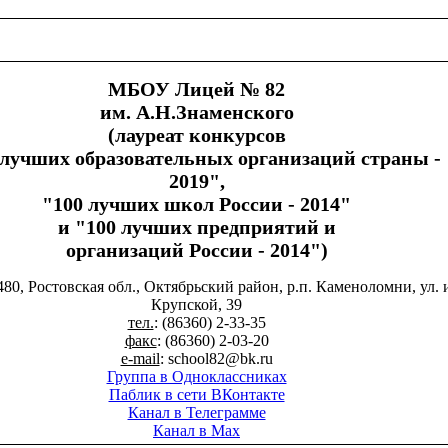
МБОУ Лицей № 82
им. А.Н.Знаменского
(лауреат конкурсов
 лучших образовательных организаций страны -
2019",
"100 лучших школ России - 2014"
и "100 лучших предприятий и
организаций России - 2014")
480, Ростовская обл., Октябрьский район, р.п. Каменоломни, ул. 
Крупской, 39
тел.
: (86360) 2-33-35
факс
: (86360) 2-03-20
e-mail
: school82@bk.ru
Группа в Одноклассниках
Паблик в сети ВКонтакте
Канал в Телеграмме
Канал в Max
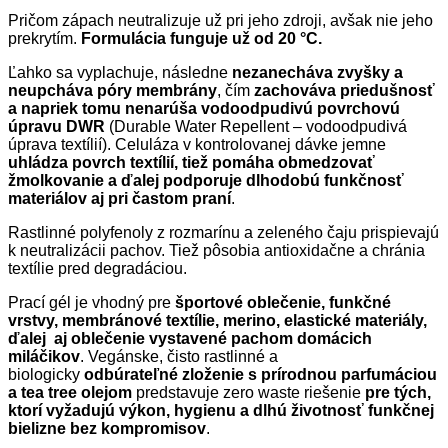
Pričom zápach neutralizuje už pri jeho zdroji, avšak nie jeho
prekrytím.
Formulácia funguje už od 20 °C.
Ľahko sa vyplachuje, následne
nezanecháva zvyšky a
neupcháva póry membrány
, čím
zachováva priedušnosť
a napriek tomu nenarúša vodoodpudivú povrchovú
úpravu DWR
(Durable Water Repellent – vodoodpudivá
úprava textílií). Celuláza v kontrolovanej dávke jemne
uhládza povrch textílií, tiež pomáha obmedzovať
žmolkovanie a ďalej podporuje dlhodobú funkčnosť
materiálov aj pri častom praní
.
Rastlinné polyfenoly z rozmarínu a zeleného čaju prispievajú
k neutralizácii pachov. Tiež pôsobia antioxidačne a chránia
textílie pred degradáciou.
Prací gél je vhodný pre
športové oblečenie, funkčné
vrstvy, membránové textílie, merino, elastické materiály,
ďalej aj oblečenie vystavené pachom domácich
miláčikov
. Vegánske, čisto rastlinné a
biologicky
odbúrateľné zloženie s prírodnou parfumáciou
a tea tree olejom
predstavuje zero waste riešenie
pre tých,
ktorí vyžadujú výkon, hygienu a dlhú životnosť funkčnej
bielizne bez kompromisov
.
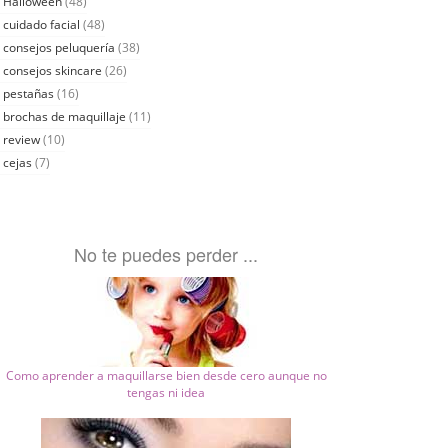
Halloween
(48)
cuidado facial
(48)
consejos peluquería
(38)
consejos skincare
(26)
pestañas
(16)
brochas de maquillaje
(11)
review
(10)
cejas
(7)
No te puedes perder ...
Como aprender a maquillarse bien desde cero aunque no
tengas ni idea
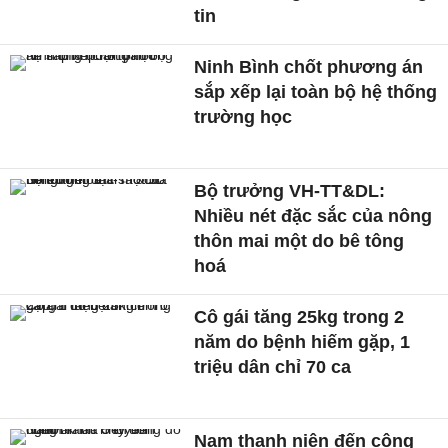
tin
Ninh Bình chốt phương án
sắp xếp lại toàn bộ hệ thống
trường học
Bộ trưởng VH-TT&DL:
Nhiều nét đặc sắc của nông
thôn mai một do bê tông
hoá
Cô gái tăng 25kg trong 2
năm do bệnh hiếm gặp, 1
triệu dân chỉ 70 ca
Nam thanh niên đến công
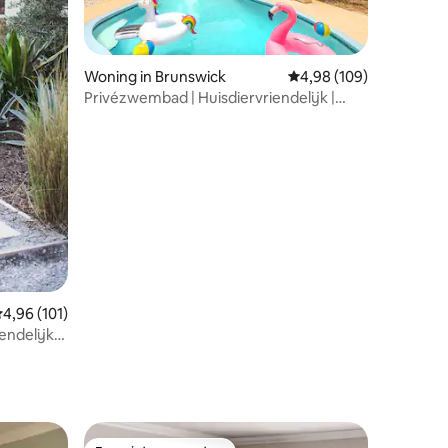
ecensies
Woning in Brunswick
Gemiddelde beoordeling
4,98 (109)
Privézwembad | Huisdiervriendelijk |
Omheinde tuin
emiddelde beoordeling van 4,96 uit 5, 101 recensies
4,96 (101)
ndelijk,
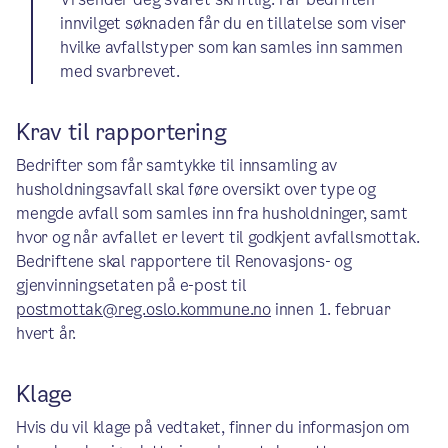
innvilget søknaden får du en tillatelse som viser
hvilke avfallstyper som kan samles inn sammen
med svarbrevet.
Krav til rapportering
Bedrifter som får samtykke til innsamling av
husholdningsavfall skal føre oversikt over type og
mengde avfall som samles inn fra husholdninger, samt
hvor og når avfallet er levert til godkjent avfallsmottak.
Bedriftene skal rapportere til Renovasjons- og
gjenvinningsetaten på e-post til
postmottak@reg.oslo.kommune.no
innen 1. februar
hvert år.
Klage
Hvis du vil klage på vedtaket, finner du informasjon om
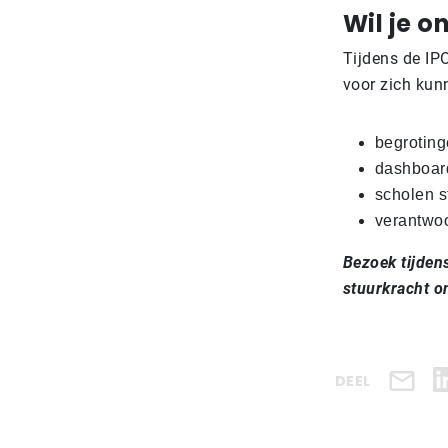
Wil je 
Tijdens de IP
voor zich kun
begrotin
dashboar
scholen s
verantwoo
Bezoek tijde
stuurkracht o
DEEL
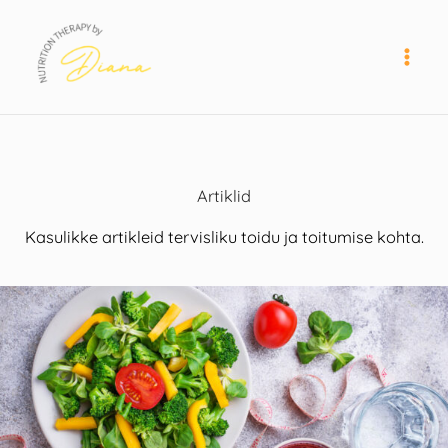
Skip
to
content
Artiklid
Kasulikke artikleid tervisliku toidu ja toitumise kohta.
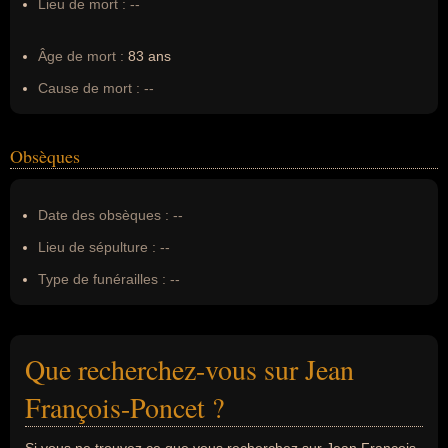
Lieu de mort :
--
Âge de mort :
83 ans
Cause de mort :
--
Obsèques
Date des obsèques :
--
Lieu de sépulture :
--
Type de funérailles :
--
Que recherchez-vous sur Jean
François-Poncet ?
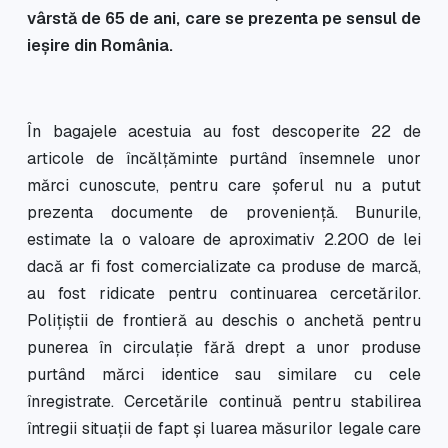
vârstă de 65 de ani, care se prezenta pe sensul de
ieșire din România.
În bagajele acestuia au fost descoperite 22 de
articole de încălțăminte purtând însemnele unor
mărci cunoscute, pentru care șoferul nu a putut
prezenta documente de proveniență. Bunurile,
estimate la o valoare de aproximativ 2.200 de lei
dacă ar fi fost comercializate ca produse de marcă,
au fost ridicate pentru continuarea cercetărilor.
Polițiștii de frontieră au deschis o anchetă pentru
punerea în circulație fără drept a unor produse
purtând mărci identice sau similare cu cele
înregistrate. Cercetările continuă pentru stabilirea
întregii situații de fapt și luarea măsurilor legale care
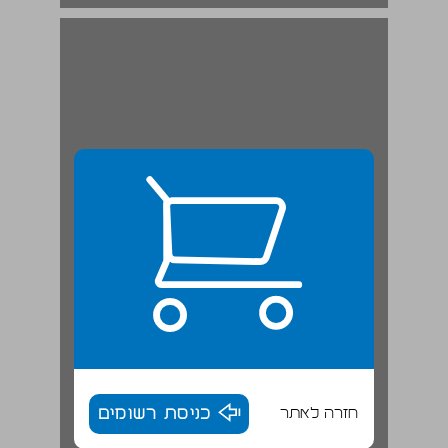
חזרה לאתר
כניסת רשומים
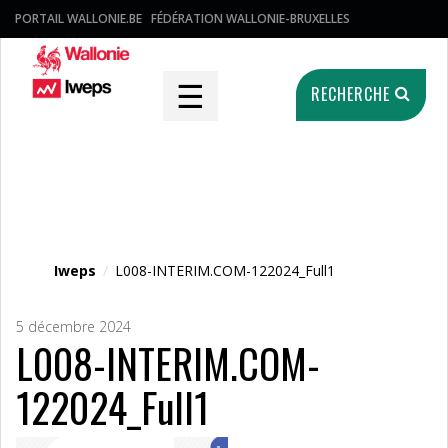
PORTAIL WALLONIE.BE
FÉDÉRATION WALLONIE-BRUXELLES
☰
RECHERCHE
Fichier média
Iweps
/
L008-INTERIM.COM-122024_Full1
5 décembre 2024
L008-INTERIM.COM-
122024_Full1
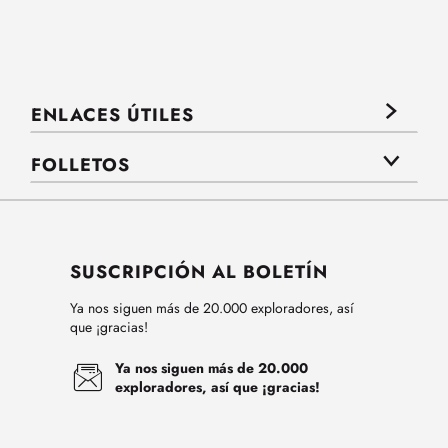
ENLACES ÚTILES
FOLLETOS
SUSCRIPCIÓN AL BOLETÍN
Ya nos siguen más de 20.000 exploradores, así
que ¡gracias!
Ya nos siguen más de 20.000
exploradores, así que ¡gracias!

◇ ◇ ◇ ◇ ◇ ◇ ◇

→ **Required work**: Copy out all of the text in the listing above word for word, leaving the pictures out of your answer.

→ **Written solution**:
МБОУ Лицей № 82
им. А.Н.Знаменского
(лауреат конкурсов
 лучших образовательных организаций страны -
2019",
"100 лучших школ России - 2014"
и "100 лучших предприятий и
организаций России - 2014")
480, Ростовская обл., Октябрьский район, р.п. Каменоломни, ул. 
Крупской, 39
тел.
: (86360) 2-33-35
факс
: (86360) 2-03-20
e-mail
: school82@bk.ru
Группа в Одноклассниках
Паблик в сети ВКонтакте
Канал в Телеграмме
Канал в Max
Pričom zápach neutralizuje už pri jeho zdroji, avšak nie jeho
prekrytím.
Formulácia funguje už od 20 °C.
Ľahko sa vyplachuje, následne
nezanecháva zvyšky a
neupcháva póry membrány
, čím
zachováva priedušnosť
a napriek tomu nenarúša vodoodpudivú povrchovú
úpravu DWR
(Durable Water Repellent – vodoodpudivá
úprava textílií). Celuláza v kontrolovanej dávke jemne
uhládza povrch textílií, tiež pomáha obmedzovať
žmolkovanie a ďalej podporuje dlhodobú funkčnosť
materiálov aj pri častom praní
.
Rastlinné polyfenoly z rozmarínu a zeleného čaju prispievajú
k neutralizácii pachov. Tiež pôsobia antioxidačne a chránia
textílie pred degradáciou.
Prací gél je vhodný pre
športové oblečenie, funkčné
vrstvy, membránové textílie, merino, elastické materiály,
ďalej aj oblečenie vystavené pachom domácich
miláčikov
. Vegánske, čisto rastlinné a
biologicky
odbúrateľné zloženie s prírodnou parfumáciou
a tea tree olejom
predstavuje zero waste riešenie
pre tých,
ktorí vyžadujú výkon, hygienu a dlhú životnosť funkčnej
bielizne bez kompromisov
.
Halloween
(48)
cuidado facial
(48)
consejos peluquería
(38)
consejos skincare
(26)
pestañas
(16)
brochas de maquillaje
(11)
review
(10)
cejas
(7)
No te puedes perder ...
Como aprender a maquillarse bien desde cero aunque no
tengas ni idea
tin
Ninh Bình chốt phương án
sắp xếp lại toàn bộ hệ thống
trường học
Bộ trưởng VH-TT&DL:
Nhiều nét đặc sắc của nông
thôn mai một do bê tông
hoá
Cô gái tăng 25kg trong 2
năm do bệnh hiếm gặp, 1
triệu dân chỉ 70 ca
Nam thanh niên đến công
ecensies
Woning in Brunswick
Gemiddelde beoordeling
4,98 (109)
Privézwembad | Huisdiervriendelijk |
Omheinde tuin
emiddelde beoordeling van 4,96 uit 5, 101 recensies
4,96 (101)
ndelijk,
innvilget søknaden får du en tillatelse som viser
hvilke avfallstyper som kan samles inn sammen
med svarbrevet.
Krav til rapportering
Bedrifter som får samtykke til innsamling av
husholdningsavfall skal føre oversikt over type og
mengde avfall som samles inn fra husholdninger, samt
hvor og når avfallet er levert til godkjent avfallsmottak.
Bedriftene skal rapportere til Renovasjons- og
gjenvinningsetaten på e-post til
postmottak@reg.oslo.kommune.no
innen 1. februar
hvert år.
Klage
Hvis du vil klage på vedtaket, finner du informasjon om
Wil je 
Tijdens de IP
voor zich kun
begrotin
dashboar
scholen s
verantwoo
Bezoek tijde
stuurkracht o
DEEL
Skip
to
content
Artiklid
Kasulikke artikleid tervisliku toidu ja toitumise kohta.
Lieu de mort :
--
Âge de mort :
83 ans
Cause de mort :
--
Obsèques
Date des obsèques :
--
Lieu de sépulture :
--
Type de funérailles :
--
Que recherchez-vous sur Jean
François-Poncet ?
vârstă de 65 de ani, care se prezenta pe sensul de
ieșire din România.
În bagajele acestuia au fost descoperite 22 de
articole de încălțăminte purtând însemnele unor
mărci cunoscute, pentru care șoferul nu a putut
prezenta documente de proveniență. Bunurile,
estimate la o valoare de aproximativ 2.200 de lei
dacă ar fi fost comercializate ca produse de marcă,
au fost ridicate pentru continuarea cercetărilor.
Polițiștii de frontieră au deschis o anchetă pentru
punerea în circulație fără drept a unor produse
purtând mărci identice sau similare cu cele
înregistrate. Cercetările continuă pentru stabilirea
întregii situații de fapt și luarea măsurilor legale care
חזרה לאתר
כניסת רשומים
PORTAIL WALLONIE.BE
FÉDÉRATION WALLONIE-BRUXELLES
☰
RECHERCHE
Fichier média
Iweps
/
L008-INTERIM.COM-122024_Full1
5 décembre 2024
L008-INTERIM.COM-
122024_Full1
ENLACES ÚTILES
FOLLETOS
SUSCRIPCIÓN AL BOLETÍN
Ya nos siguen más de 20.000 exploradores, así
que ¡gracias!
Ya nos siguen más de 20.000
exploradores, así que ¡gracias!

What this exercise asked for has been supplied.